» 練習のねらい:
本文を読み、次の問いに答えよ。
(a) 連通溝の深さは、凹溝の深さに対してどうなされていることが好ましいとされているか。
(b) 液体排出構造の本体は、どのような形状とされているか。
(c) 流入路は、始端開口からどの方向に延びているか。

連通溝は、排出路からの逆流を防止するために、開口が排出路の上端開口と位相がずれていることが第1の条件となるが、流入路の軸線に対して水平あるいは軸線よりも下側に形成されているという条件を満たすことで、連通溝が上に向いている場合よりも構造体からの液体の排出性を向上させることができる。
【0023】
連通溝の深さは、凹溝の深さよりも浅くなされていることが好ましい。
このようにすると、流入路から凹溝への液体の流入は容易で、排出路から凹溝への液体の浸入は難しくなり、ラビリンス効果を高めることができる。
【発明の効果】
【0024】
この発明の工作機械の液体排出構造によれば、上記のように、動力源を必要とせず、省スペースで、液体の逆流防止機能を備えた工作機械の液体排出構造を得ることができる。
【図面の簡単な説明】
【0025】
【
図1】
図1は、この発明の工作機械の液体排出構造を示す分解斜視図である。
【
図5】
図5は、排出される液体の流れを示す矢印を
図1に追加した図である。
【
図9】
図9は、外部から浸入した液体の流れを示す矢印を
図1に追加した図である。
【発明を実施するための形態】
【0026】
以下、図面を参照して、この発明の工作機械の液体排出構造(1)の1実施形態を説明する。以下の説明において、流入路(5)の始端開口(5a)が設けられている側を後、排出路(6)の下端(終端)開口(6b)が設けられている側を下といい、左右は前方に向かっていうものとする。この上下・前後・左右は、便宜的なものであり、工作機械の構造体に設けられた液体排出口に応じて適宜変更されてもよく、また、工作機械の構造体がその位置を変更することに伴って変化することもある。
【0027】
液体排出構造(1)は、直方体のブロック状とされた本体(2)と、本体(2)にネジ(4)で固定されたカバー(3)とを備えており、本体(2)内に、工作機械の構造体の液体排出口(図示略)に連通する流入路(5)と、下方に開口する排出路(6)と、流入路(5)の終端部と左右の連通溝(8)を介して連通する凹溝(7)とが設けられているものである。
【0028】
本体(2)は、その後面(2a)が、構造体における液体排出口が設けられている面に密着するように構造体に取り付けられる。後面(2a)の中央部には、流入路(5)の始端開口(5a)が設けられており、流入路(5)は始端開口(5a)から前方に向かって水平に延びて、その終端開口(5b)は、後述する連通溝(8)に連通するように、本体(2)の前面(2b)の近傍に設けられている。

» 提供資料:
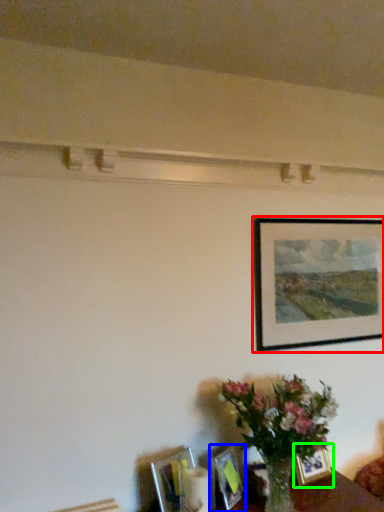
Question: Estimate the real-world distances between objects in this image. Which object is closer to picture frame (highlighted by a red box), picture frame (highlighted by a blue box) or picture frame (highlighted by a green box)?

Choices:
 (A) picture frame
 (B) picture frame

Answer: (B)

» 解答:
(a) 凹溝の深さよりも浅くなされていることが好ましいとされている。
(b) 直方体のブロック状とされている。
(c) 前方に向かって水平に延びている。